I wish Breonna Taylor were alive to run for office. I wish her boyfriend, her mother, everyone who knew her and who survive her, I wish they would run for office today, local, state or federal. I wish George Floyd were alive to run for office. I hope his family will. I hope his children find peace, but I would wish, perhaps selfishly, that they might bring us all peace by running for office. I wish Patrick Lyoya had been running for office instead of running for his life. I wish Vincent Chin were here to serve us as an elected official. I would run out of room before I ran out of the names of marginalized lives cut short—and those are just the names we know.
I wish for so many things, chief among them is my earnest desire to never see another over-privileged person running for office. Privilege, like wealth, is blinding, numbing. I have experienced much of what is awful about the world—but only some of it, since I was sheltered from the full wrath of it by the color of my skin, by the presumption from afar that my (disturbingly) pale skin makes me “one of the good ol’ boys.” I’d rip this whiteness from my bones if only I could (which is all it takes for me to know that I’ve experienced privilege of some sort, that I could wish it to have been a choice). So why should I ever run for an office, when no matter how much injustice I may recognize, I’m likely to miss an important social, societal, or individual factor, one or more parts of any number of complex issues, for the fact that I haven’t lived through it.
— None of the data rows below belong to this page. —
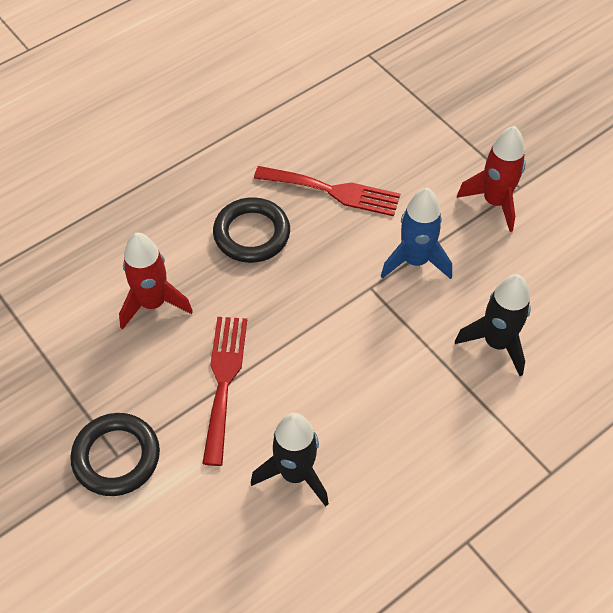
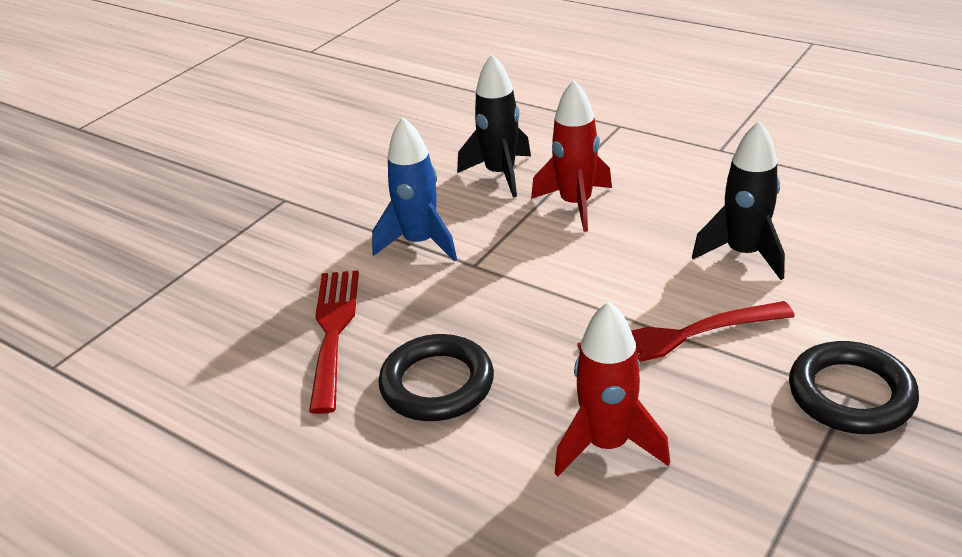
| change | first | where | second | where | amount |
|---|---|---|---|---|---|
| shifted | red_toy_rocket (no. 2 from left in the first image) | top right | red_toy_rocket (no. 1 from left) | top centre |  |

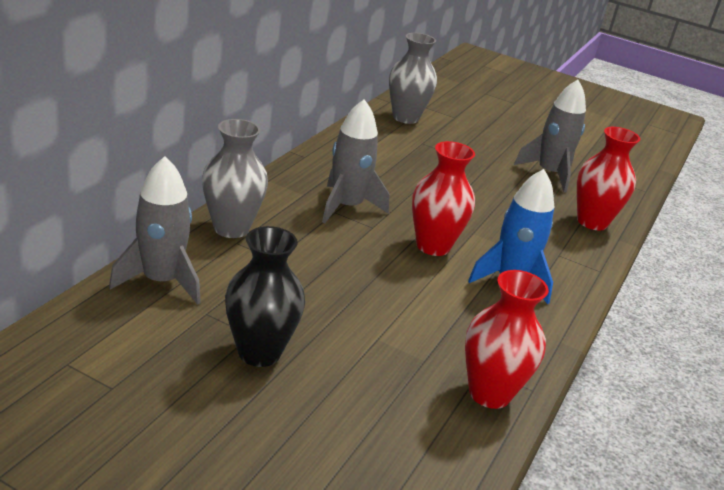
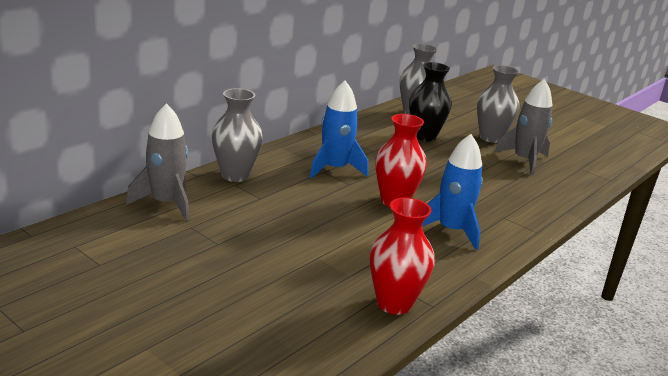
| change | first | where | second | where | amount |
|---|---|---|---|---|---|
| repainted | ash-grey_toy_rocket (no. 2 from left) | top centre | royal_blue_toy_rocket (no. 1 from left) | centre |  |
| gone | red_flower_vase (no. 3 from left) | middle right |  |  |  |
| shifted | jet-black_flower_vase | centre |  | top centre |  |
| new |  |  | ash-grey_flower_vase (no. 3 from left) | top right |  |

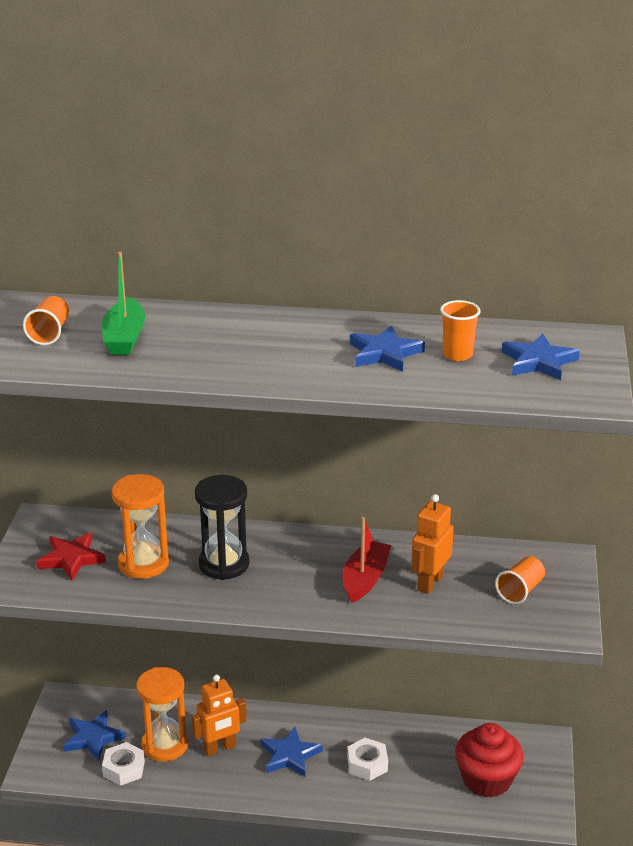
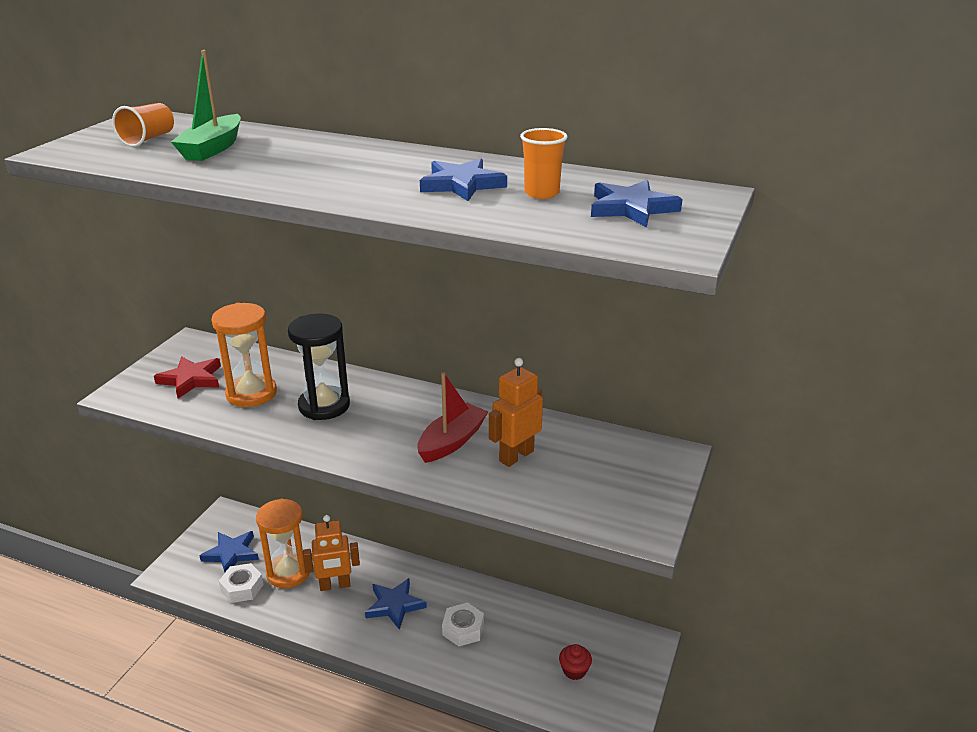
| change | first | where | second | where | amount |
|---|---|---|---|---|---|
| gone | orange_cup (no. 3 from left) | bottom right |  |  |  |
| scaled | red_cupcake | bottom right |  | bottom centre | x0.47 |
You, you who have lived through it, you yourself must run for elected office at the local, state and federal levels. Those burdened by poverty, those who have been told over and over that their lives are worthless or worse but who know that that is wrong, those who have suffered the worst our species can bring to bear on itself and those who survive them: these are who I want to see running for offices. The Bidens, the Clintons, the Bushes, the These and the Those and the Whoever-Elses: thank you for your service; but now it is your duty to get out of the way; that is your final service to your country, to get out of the way and to elevate as many marginalized voices as you possibly can to fill the positions you vacate.